Motivation Is Key to Keeping Fit
How many times has your doctor encouraged you to exercise? Studies show that regular physical activity is the single most important determinant of healthy aging: regardless of age, chronic medical problem, or disability.
And yet, many of us still don't get enough. Why?
According to Rosemary Agostini, MD, chief of Group Health's new Activity, Sports, and Exercise Medicine Department, the first step is to identify any obstacles. "Your doctor's role is to ask the right questions so we can tailor a plan for you," she says. "Are you afraid of falling, aggravating an existing condition, or being out on your own? Do you have a problem getting to classes? Was bicycling taboo for girls when you were young?"
It may be a matter of not having the right exercise equipment. "I asked one patient who wore flimsy shoes to try walking in her husband's sneakers," says Dr. Agostini. "She immediately bought new shoes, and is now walking three times a week."
The next step is to find out what motivates you. For Joan Weisberg, 61, it was "abject fear" after she developed blood clots as a result of weighing 225 pounds and smoking three packs a day.
"My doctor urged me to stop smoking and lose weight, and I finally got scared enough to take action," she says. "I started running. My very first run was only about 10 yards because I became so short of breath." Today she runs marathons, rides her bicycle, swims, and competes in triathlons.
Weisberg discovered she's driven by a competitive spirit. Others, like Larry Fauquet, 74, are drawn by the outdoors and a love of cycling. "I enjoy riding my tricycle along the interurban trail," he says. "It's a good workout, it's fun, and I get to see a lot of people and nice places."
Fauquet's wife, Jennie, 74, is inspired by her friends. A year after she had both knees replaced, friends invited her and her husband to join their aerobics class. That was more than 10 years ago.
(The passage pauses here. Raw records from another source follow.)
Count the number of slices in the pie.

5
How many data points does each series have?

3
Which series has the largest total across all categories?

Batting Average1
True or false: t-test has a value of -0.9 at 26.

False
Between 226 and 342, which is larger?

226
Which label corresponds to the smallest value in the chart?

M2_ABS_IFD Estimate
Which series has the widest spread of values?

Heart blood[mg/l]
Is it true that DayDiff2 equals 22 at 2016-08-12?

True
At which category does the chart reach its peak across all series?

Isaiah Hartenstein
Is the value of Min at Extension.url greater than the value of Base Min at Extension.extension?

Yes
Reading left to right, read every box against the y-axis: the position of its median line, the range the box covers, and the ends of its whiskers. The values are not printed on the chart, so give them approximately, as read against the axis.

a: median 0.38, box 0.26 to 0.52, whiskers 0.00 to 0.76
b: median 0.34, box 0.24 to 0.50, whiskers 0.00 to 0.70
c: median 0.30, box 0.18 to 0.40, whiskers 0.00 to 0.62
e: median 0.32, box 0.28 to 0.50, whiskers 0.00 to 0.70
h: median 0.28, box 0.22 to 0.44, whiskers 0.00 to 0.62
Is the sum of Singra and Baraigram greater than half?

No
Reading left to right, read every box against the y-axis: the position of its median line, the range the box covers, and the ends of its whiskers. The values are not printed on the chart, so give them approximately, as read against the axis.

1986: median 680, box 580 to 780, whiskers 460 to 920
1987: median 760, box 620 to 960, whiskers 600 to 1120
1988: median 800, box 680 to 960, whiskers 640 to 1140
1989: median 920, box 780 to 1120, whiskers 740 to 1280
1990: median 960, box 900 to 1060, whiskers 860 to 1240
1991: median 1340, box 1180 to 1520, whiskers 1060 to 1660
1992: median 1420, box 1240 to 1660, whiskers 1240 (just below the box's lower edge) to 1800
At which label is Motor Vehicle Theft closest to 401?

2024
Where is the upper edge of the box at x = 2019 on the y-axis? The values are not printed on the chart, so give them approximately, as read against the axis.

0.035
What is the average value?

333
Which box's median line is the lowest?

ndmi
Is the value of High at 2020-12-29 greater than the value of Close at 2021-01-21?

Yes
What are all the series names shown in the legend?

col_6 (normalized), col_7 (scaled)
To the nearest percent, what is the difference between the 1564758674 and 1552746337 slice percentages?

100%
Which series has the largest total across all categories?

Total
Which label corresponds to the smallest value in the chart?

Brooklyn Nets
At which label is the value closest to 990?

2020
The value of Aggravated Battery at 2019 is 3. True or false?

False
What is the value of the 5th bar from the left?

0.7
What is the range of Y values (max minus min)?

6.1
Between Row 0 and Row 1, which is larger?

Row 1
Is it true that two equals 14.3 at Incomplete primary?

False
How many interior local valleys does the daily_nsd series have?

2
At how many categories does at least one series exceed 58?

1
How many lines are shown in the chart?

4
"We live in Shoreline, but drive up to Silver Lake three times a week because we've gotten so attached to people in our class," she says. "Even when we don't feel like exercising, we go to see our friends, and end up getting a good workout."
Some prefer to go it alone. "I like the freedom of walking whenever I want to," says Barbara De Anda, 74, who manages her diabetes naturally. "Sometimes it's a drag to get moving, but listening to music on my Walkman gets me out the door."
One of the biggest deterrents to exercising is fear that it could worsen a chronic condition. It's important to discuss this with your doctor. As Barbara Keyt, 82, has found, any physical movement is usually beneficial — especially for someone with severe arthritis.
"It's amazing how many people think they're going to hurt themselves by exercising," she says. "I admit that sometimes when I go to SilverSneakers in the morning, I hurt like the dickens and find it hard to get going. But afterwards, I always feel better."